At age fifteen, you probably began helping out in the family business. At eighteen, you were of legal age, found a job, and have been working ever since. It's the only facet of life you know, can relate to, and in which you are comfortable.
You are now sixty-five, just put in twenty-five years at the job, and are officially considered “retired.” Your body tells you it's time to take a break and reward yourself, but your mind wants to keep going. You are now standing at life’s new crossroads.
For most, retiring is a happy and welcomed time of life. It translates into catching up with favorite hobbies; spending time with friends, family, grandkids; maybe do some traveling or (don't laugh) going back to school and taking a few college courses. You never got to further your education for whatever reason and, yeah, let's throw in some dance lessons, too; you sat it out at the last two weddings.

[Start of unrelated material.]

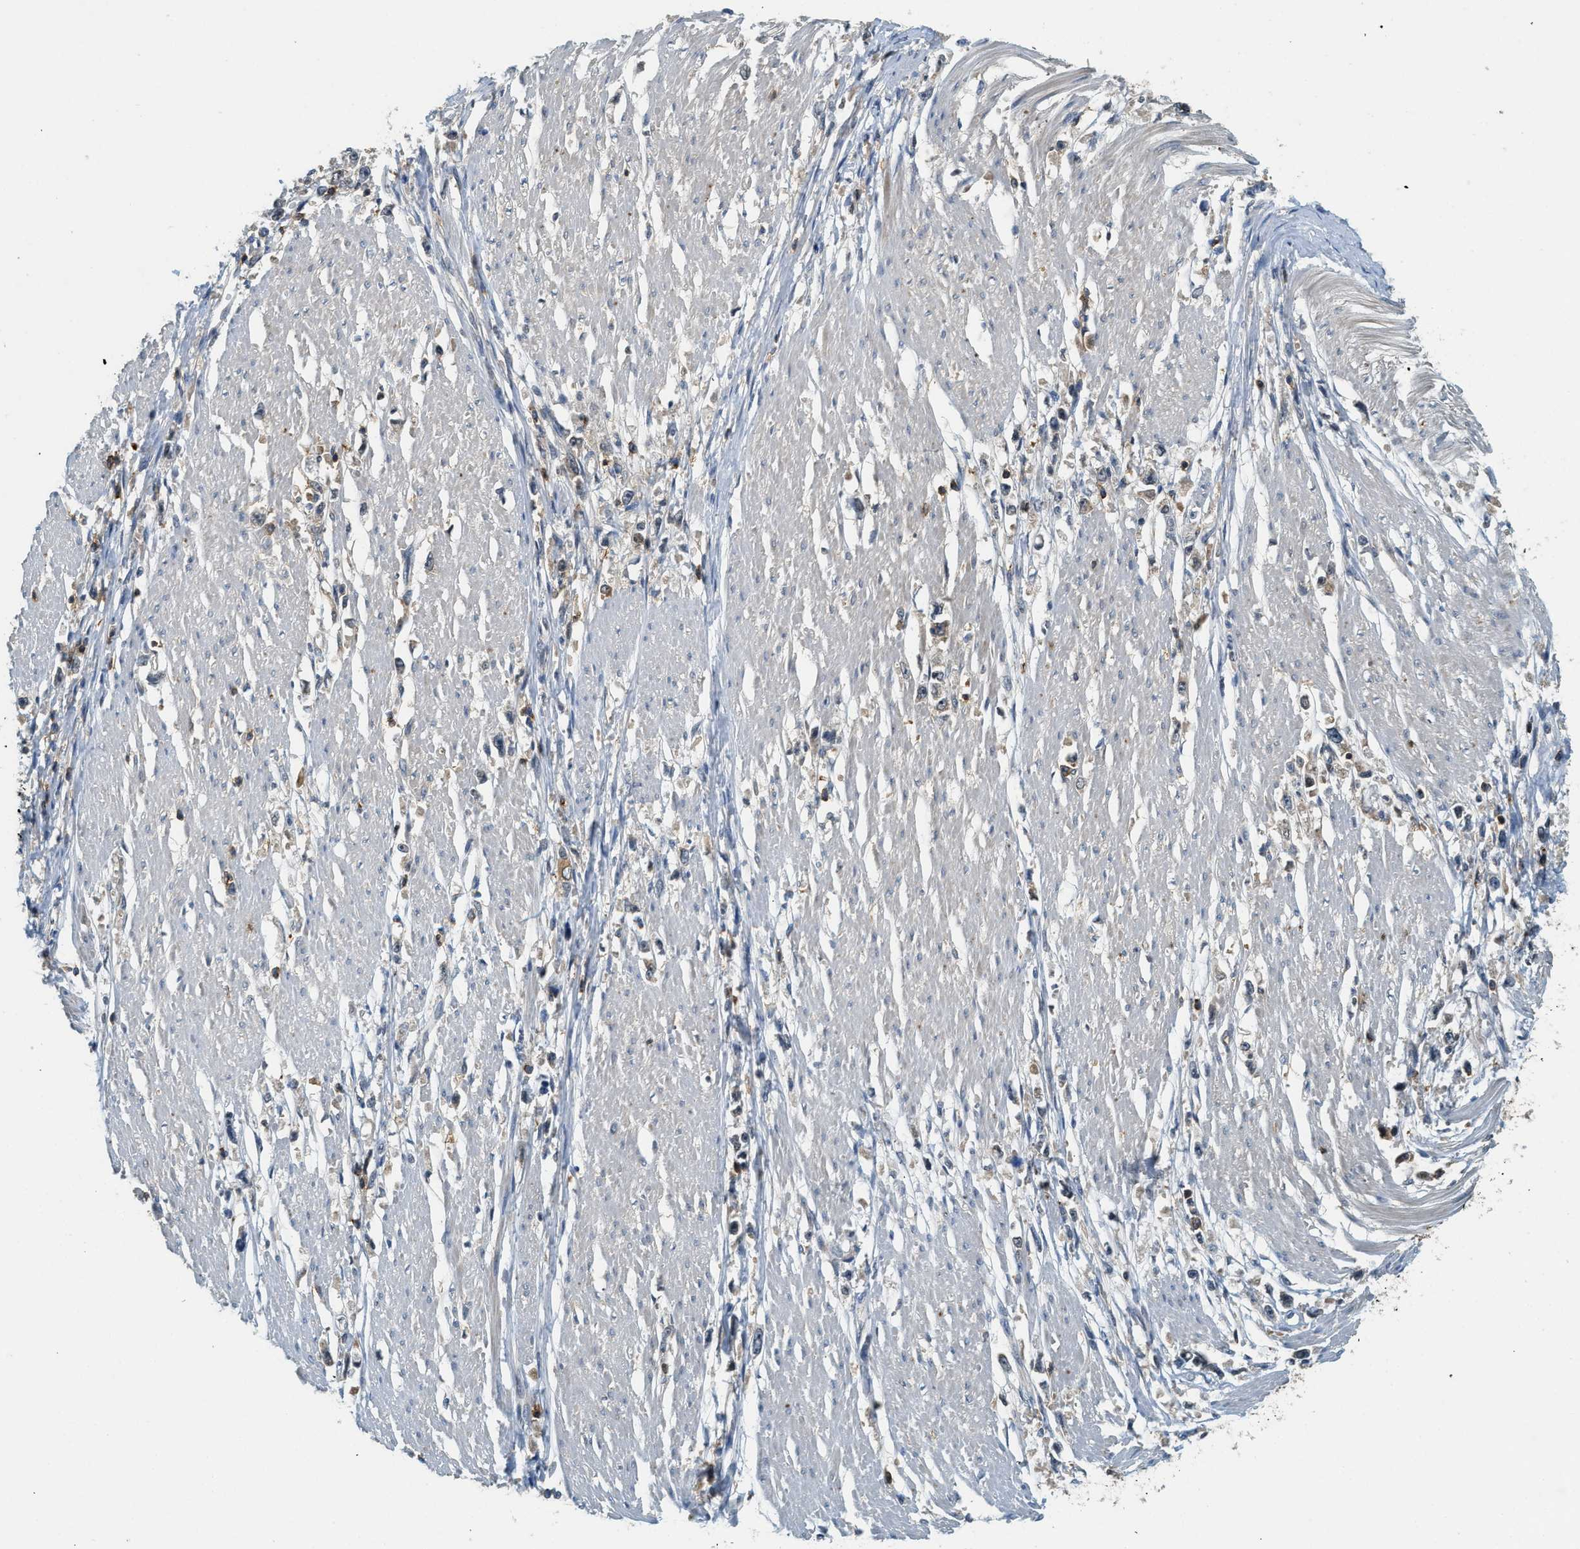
{"staining": {"intensity": "strong", "quantity": "<25%", "location": "cytoplasmic/membranous"}, "tissue": "stomach cancer", "cell_type": "Tumor cells", "image_type": "cancer", "snomed": [{"axis": "morphology", "description": "Adenocarcinoma, NOS"}, {"axis": "topography", "description": "Stomach"}], "caption": "DAB (3,3'-diaminobenzidine) immunohistochemical staining of human adenocarcinoma (stomach) displays strong cytoplasmic/membranous protein staining in about <25% of tumor cells.", "gene": "GMPPB", "patient": {"sex": "female", "age": 59}}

Most companies welcome the “matured” employee’s request for an extended stay. Other companies often request the retiree’s return in the same or different capacity. They regard this person as an exemplary employee with a great track record, as opposed to the younger generation who, with few exceptions, choose to put their social life before professional commitment.
Money is no longer the worry.
For the most part, you have the monthly Social Security check and, perhaps, a healthy pension or similar package to sustain you. The bottom line translates into just plain keeping busy. This is your link to sanity or—the personal favorite—keeping “jiggy”. Now you see the same job, but in a different light. You are more productive than ever and feel less stressed because this time you chose to be here.
You are considered a role-model for the younger fellow-employees. You share not only your vintage wisdom, but a few tips from your recent dance lessons; hence you are affectionately known as the office’s “Aging Teenager”.
Websites now offer employment opportunities for “50+.” Knowledge is food for the brain and the brain must be nourished every day. Employment can vary from simple to somewhat challenging, depending on the level of comfort.
Through my experience as a former HR Staffing Coordinator, I have seen the “inspired retired” intentionally underrate their skills on the application, then go “full throttle” with proven success on the actual job—like a race horse pacing itself for the finish line.
Generally speaking, finding work should not be a taxing experience. At this point in your life, it should be something you enjoy doing—and the dollars are welcomed as well.
Sitting home and watching life go by is unhealthy. The body and mind is a machine that must be well-oiled and exercised on a regular basis; otherwise mental or physical illness will find its way to a permanent stay.
Age is merely a number; hence, retirement is merely ending one venture and beginning a new chapter of life.